Cards | 10 |
Focus | Energy, Work, & Power |
Topics | Conservation of Mechanical Energy, Joules, Kinetic Energy, Potential Energy, Power, Work, Work-Energy Theorem |
As an object falls, its potential energy is converted into kinetic energy. The principle of conservation of mechanical energy states that, as long as no other forces are applied, total mechanical energy (PE + KE) of the object will remain constant at all points in its descent.
The Joule (J) is the standard unit of energy and has the unit \({kg \times m^2} \over s^2\).
Kinetic energy is the energy of movement and is a function of the mass of an object and its speed: \(KE = {1 \over 2}mv^2\) where m is mass in kilograms, v is speed in meters per second, and KE is in joules. The most impactful quantity to kinetic energy is velocity as an increase in mass increases KE linearly while an increase in speed increases KE exponentially.
Potential energy is the energy of an object by virtue of its position relative to other objects. It is energy that has the potential to be converted into kinetic energy.

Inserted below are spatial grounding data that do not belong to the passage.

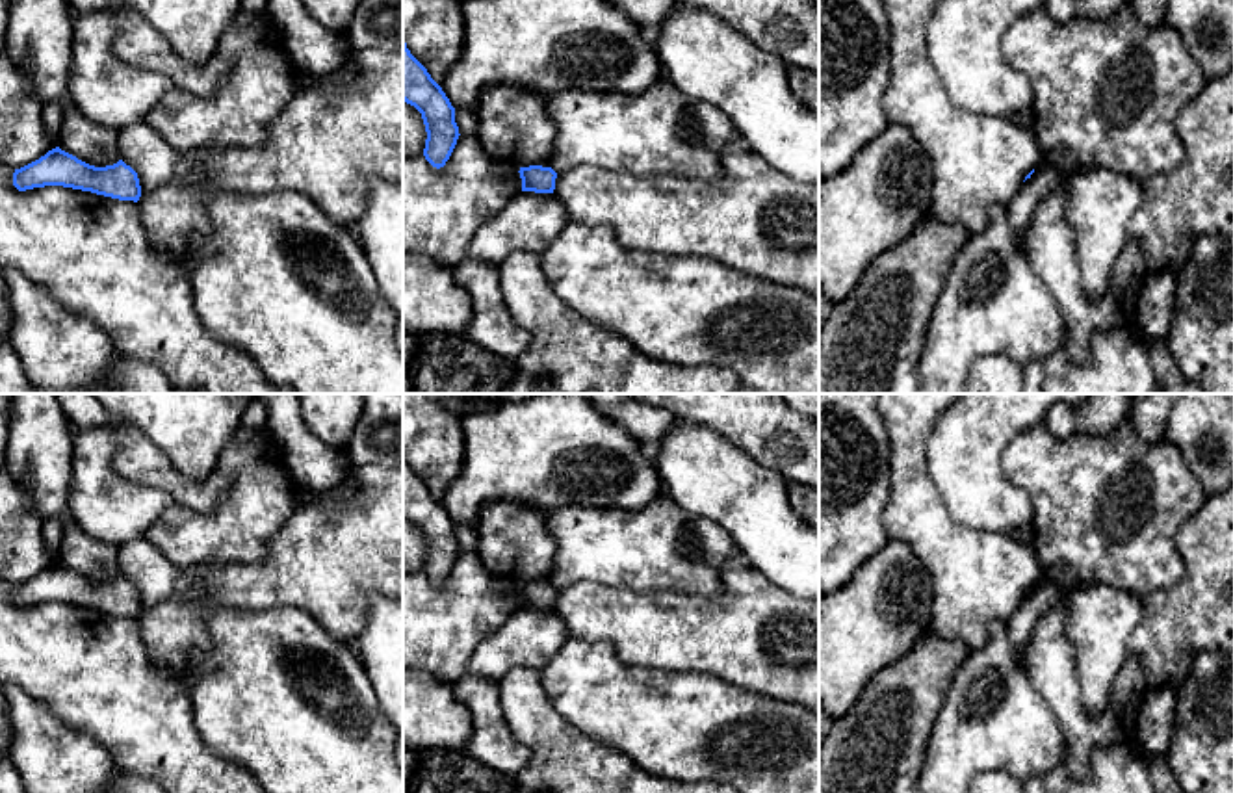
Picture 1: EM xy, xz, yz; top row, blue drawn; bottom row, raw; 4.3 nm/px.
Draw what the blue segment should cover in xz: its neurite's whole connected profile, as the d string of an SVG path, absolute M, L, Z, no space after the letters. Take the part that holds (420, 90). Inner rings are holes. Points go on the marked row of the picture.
M405 41L403 100L422 113L427 132L425 160L436 169L444 167L461 136L455 123L455 108L427 69L410 54Z

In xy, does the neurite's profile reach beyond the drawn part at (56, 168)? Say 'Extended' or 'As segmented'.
As segmented

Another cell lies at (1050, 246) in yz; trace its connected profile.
M1062 176L1060 186L1036 206L1023 253L1062 314L1066 336L1060 349L1084 364L1090 360L1090 340L1096 331L1133 327L1148 262L1142 243L1129 240L1114 264L1107 292L1092 301L1083 288L1068 204L1068 176Z

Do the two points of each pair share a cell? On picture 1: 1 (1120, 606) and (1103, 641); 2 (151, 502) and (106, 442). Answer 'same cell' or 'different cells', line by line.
1: same cell
2: same cell

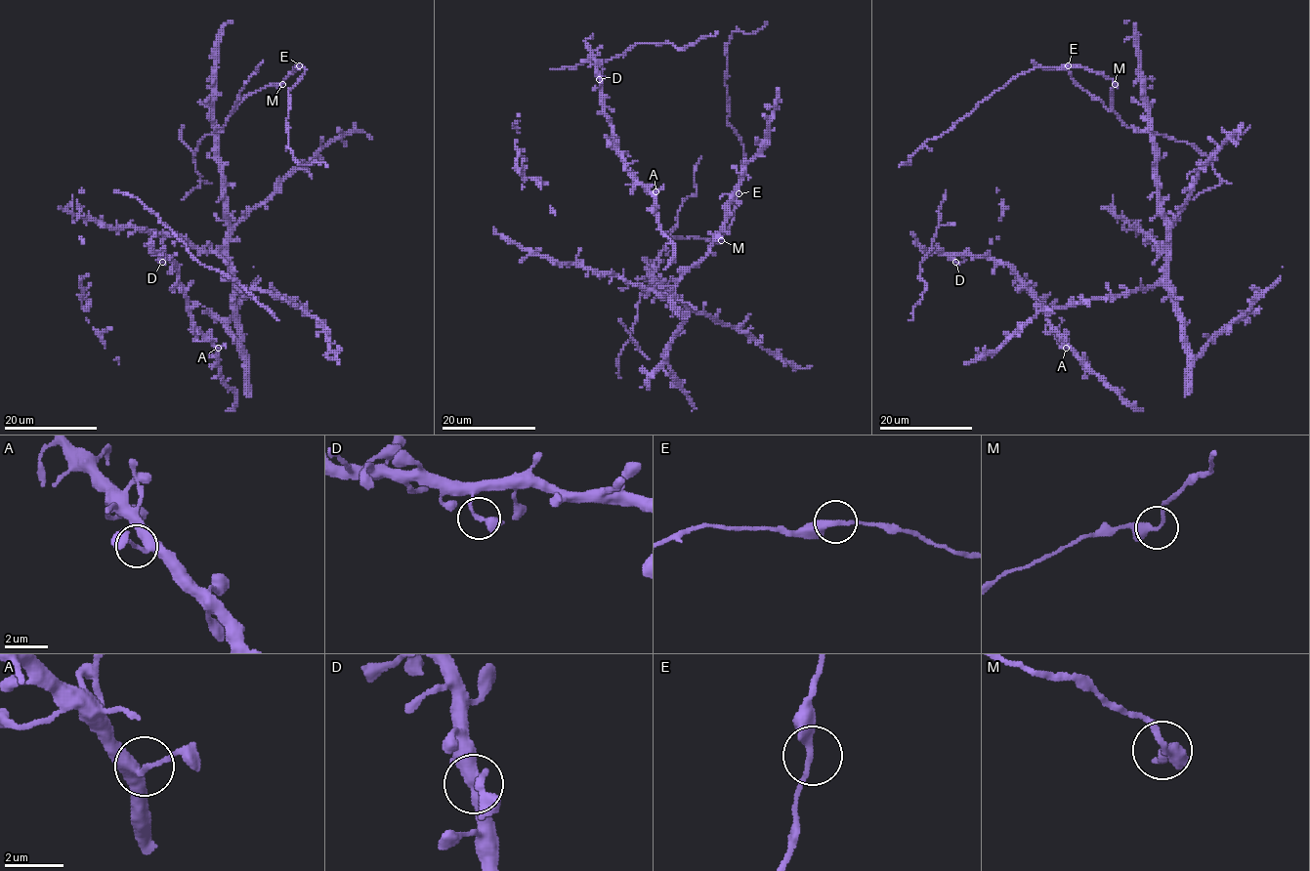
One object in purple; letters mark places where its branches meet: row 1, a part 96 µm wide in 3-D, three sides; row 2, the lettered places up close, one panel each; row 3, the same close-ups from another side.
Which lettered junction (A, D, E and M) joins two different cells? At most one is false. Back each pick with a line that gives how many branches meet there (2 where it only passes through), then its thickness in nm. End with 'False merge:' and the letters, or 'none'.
M: Branches: 2. Thickness 280 nm
False merge: M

Power is the rate at which work is done, P = w/t, or work per unit time. The watt (W) is the unit for power and is equal to 1 joule (or newton-meter) per second. Horsepower (hp) is another familiar unit of power used primarily for rating internal combustion engines. A 1 hp machine does 550 ft⋅lb of work in 1 second and 1 hp equals 746 watts.
Work is accomplished when force is applied to an object: W = Fd where F is force in newtons (N) and d is distance in meters (m). Thus, the more force that must be applied to move an object, the more work is done and the farther an object is moved by exerting force, the more work is done.
The work-energy theorem states that the work done by the sum of all forces acting on a particle equals the change in the kinetic energy of the particle. Simply put, work imparts kinetic energy to the matter upon which the work is being done.